池宴不耐回眸,薄薄的眼皮垂着,眉眼生出淡淡戾气,他蓦地一笑:“行啊,那就去找能处置你的人。”
来到东院,侯夫人也是早早地听到了动静,横眉冷冷瞧着池宴拿人进门这一幕,心里已是怒极:“一个两个,都当本夫人是软柿子不成?”
在池宴进门请安的时候,她便按捺不住了,冷冷一扯唇:“宴哥儿,好大的派头啊,拿着我的人气势汹汹来我院子一副兴师问罪的模样,你这是在打谁的脸?”
侯夫人身边的江嬷嬷也肃容道:“二公子,你平日里不着调也就罢了,夫人不同你计较,如今这么荒唐的事你都做得出来?奴婢便要斗胆问问二老爷,是如何管教的儿子了!”
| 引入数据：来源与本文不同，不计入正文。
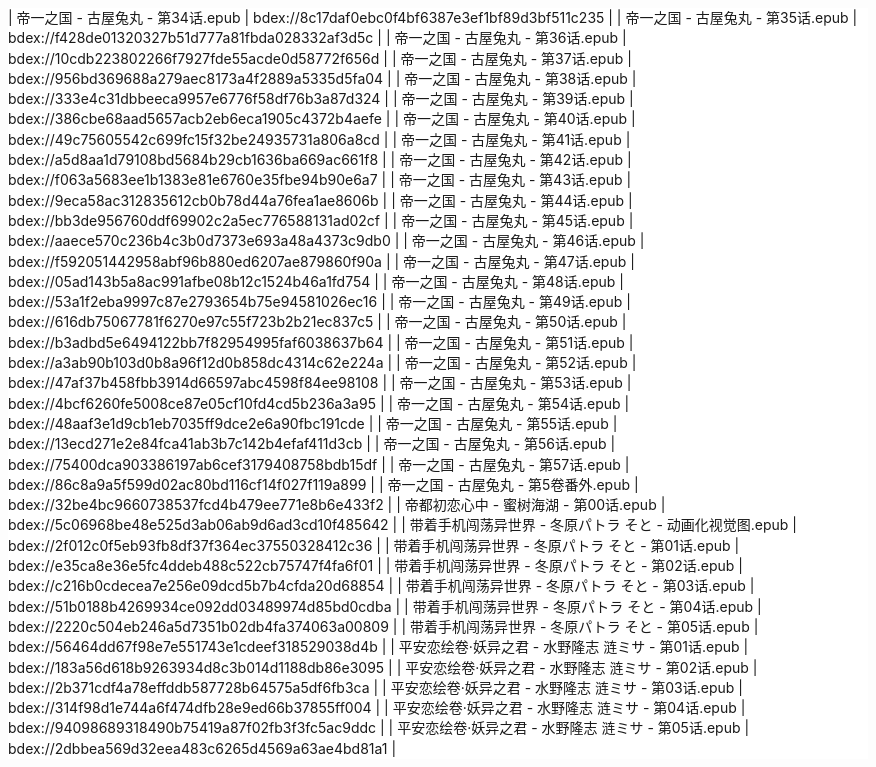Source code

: | 帝一之国 - 古屋兔丸 - 第34话.epub | bdex://8c17daf0ebc0f4bf6387e3ef1bf89d3bf511c235 |
| 帝一之国 - 古屋兔丸 - 第35话.epub | bdex://f428de01320327b51d777a81fbda028332af3d5c |
| 帝一之国 - 古屋兔丸 - 第36话.epub | bdex://10cdb223802266f7927fde55acde0d58772f656d |
| 帝一之国 - 古屋兔丸 - 第37话.epub | bdex://956bd369688a279aec8173a4f2889a5335d5fa04 |
| 帝一之国 - 古屋兔丸 - 第38话.epub | bdex://333e4c31dbbeeca9957e6776f58df76b3a87d324 |
| 帝一之国 - 古屋兔丸 - 第39话.epub | bdex://386cbe68aad5657acb2eb6eca1905c4372b4aefe |
| 帝一之国 - 古屋兔丸 - 第40话.epub | bdex://49c75605542c699fc15f32be24935731a806a8cd |
| 帝一之国 - 古屋兔丸 - 第41话.epub | bdex://a5d8aa1d79108bd5684b29cb1636ba669ac661f8 |
| 帝一之国 - 古屋兔丸 - 第42话.epub | bdex://f063a5683ee1b1383e81e6760e35fbe94b90e6a7 |
| 帝一之国 - 古屋兔丸 - 第43话.epub | bdex://9eca58ac312835612cb0b78d44a76fea1ae8606b |
| 帝一之国 - 古屋兔丸 - 第44话.epub | bdex://bb3de956760ddf69902c2a5ec776588131ad02cf |
| 帝一之国 - 古屋兔丸 - 第45话.epub | bdex://aaece570c236b4c3b0d7373e693a48a4373c9db0 |
| 帝一之国 - 古屋兔丸 - 第46话.epub | bdex://f592051442958abf96b880ed6207ae879860f90a |
| 帝一之国 - 古屋兔丸 - 第47话.epub | bdex://05ad143b5a8ac991afbe08b12c1524b46a1fd754 |
| 帝一之国 - 古屋兔丸 - 第48话.epub | bdex://53a1f2eba9997c87e2793654b75e94581026ec16 |
| 帝一之国 - 古屋兔丸 - 第49话.epub | bdex://616db75067781f6270e97c55f723b2b21ec837c5 |
| 帝一之国 - 古屋兔丸 - 第50话.epub | bdex://b3adbd5e6494122bb7f82954995faf6038637b64 |
| 帝一之国 - 古屋兔丸 - 第51话.epub | bdex://a3ab90b103d0b8a96f12d0b858dc4314c62e224a |
| 帝一之国 - 古屋兔丸 - 第52话.epub | bdex://47af37b458fbb3914d66597abc4598f84ee98108 |
| 帝一之国 - 古屋兔丸 - 第53话.epub | bdex://4bcf6260fe5008ce87e05cf10fd4cd5b236a3a95 |
| 帝一之国 - 古屋兔丸 - 第54话.epub | bdex://48aaf3e1d9cb1eb7035ff9dce2e6a90fbc191cde |
| 帝一之国 - 古屋兔丸 - 第55话.epub | bdex://13ecd271e2e84fca41ab3b7c142b4efaf411d3cb |
| 帝一之国 - 古屋兔丸 - 第56话.epub | bdex://75400dca903386197ab6cef3179408758bdb15df |
| 帝一之国 - 古屋兔丸 - 第57话.epub | bdex://86c8a9a5f599d02ac80bd116cf14f027f119a899 |
| 帝一之国 - 古屋兔丸 - 第5卷番外.epub | bdex://32be4bc9660738537fcd4b479ee771e8b6e433f2 |
| 帝都初恋心中 - 蜜树海湖 - 第00话.epub | bdex://5c06968be48e525d3ab06ab9d6ad3cd10f485642 |
| 带着手机闯荡异世界 - 冬原パトラ そと - 动画化视觉图.epub | bdex://2f012c0f5eb93fb8df37f364ec37550328412c36 |
| 带着手机闯荡异世界 - 冬原パトラ そと - 第01话.epub | bdex://e35ca8e36e5fc4ddeb488c522cb75747f4fa6f01 |
| 带着手机闯荡异世界 - 冬原パトラ そと - 第02话.epub | bdex://c216b0cdecea7e256e09dcd5b7b4cfda20d68854 |
| 带着手机闯荡异世界 - 冬原パトラ そと - 第03话.epub | bdex://51b0188b4269934ce092dd03489974d85bd0cdba |
| 带着手机闯荡异世界 - 冬原パトラ そと - 第04话.epub | bdex://2220c504eb246a5d7351b02db4fa374063a00809 |
| 带着手机闯荡异世界 - 冬原パトラ そと - 第05话.epub | bdex://56464dd67f98e7e551743e1cdeef318529038d4b |
| 平安恋绘卷·妖异之君 - 水野隆志 涟ミサ - 第01话.epub | bdex://183a56d618b9263934d8c3b014d1188db86e3095 |
| 平安恋绘卷·妖异之君 - 水野隆志 涟ミサ - 第02话.epub | bdex://2b371cdf4a78effddb587728b64575a5df6fb3ca |
| 平安恋绘卷·妖异之君 - 水野隆志 涟ミサ - 第03话.epub | bdex://314f98d1e744a6f474dfb28e9ed66b37855ff004 |
| 平安恋绘卷·妖异之君 - 水野隆志 涟ミサ - 第04话.epub | bdex://94098689318490b75419a87f02fb3f3fc5ac9ddc |
| 平安恋绘卷·妖异之君 - 水野隆志 涟ミサ - 第05话.epub | bdex://2dbbea569d32eea483c6265d4569a63ae4bd81a1 |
池宴不是听不出她的讥讽,他不痛不痒地站直了身子,眼神玩味:“侯夫人莫怪,事急从权,我这也是不得已为之,否则等京兆尹府上门来要人,那丢的可就是整个池府的脸了!”
侯夫人神色一怔,满腔怒火也滞了滞:“你这话什么意思?这和京兆尹府有什么关系?”
池宴示意八两撒了手,王管家扑通一声跪到地上,脸色有点不自然。
他这副表现让侯夫人陡然产生一股不好的预感,这混账东西背着她做了什么?
不过她现在还未意识到事情严重性,因此仍然维持着镇定。
池宴哼笑一声:“今日晚辈陪夫人去普陀寺进香,中途却遭遇贼人劫道,指名道姓有人买凶杀人,目标是我夫人,侯夫人不妨猜猜,这买凶的人是谁?”
王管家猛地瞪大了眼,难以置信看向池宴。
他是收买了那几个小混混,可只是想让他们把沈棠宁劫走,并没有买凶杀人这一出啊!
侯夫人此时心中也一阵翻江倒海,满眼惊骇地横了眼王管家,他好大的胆子,竟敢背着她做出这种事,还被人捏住了把柄!
蠢货!简直愚不可及!
池宴意味不明冷笑一声:“没错,正是王管家。”
“二公子,你这是血口喷人!”
王管家当然不能认,也不敢认,他虽然不知道中途发生了什么变故,但这买凶杀人的罪名一旦做实,侯夫人也护不住他!
“我王福敢对天发誓,从未做过这样的事情!还请夫人明鉴,还小人一个公道啊!”
他自认冤枉,一心认为池宴是故意夸大事实。
刚要露出悲愤的表情,旁边有人扑通跪了下来,正是秦嬷嬷,她两眼一抹就开始哭诉:“我家小姐被那群歹人所伤,现在还躺在床上,夫人若是不信大可亲自去看!”
她哭的上气不接下气,条理却十分清晰,“难不成还是我家小姐用自己身体开玩笑来污蔑王管家?奴婢也觉得此事有古怪,王管家一个下人哪来的胆子敢谋害主子,莫不是有人指使?”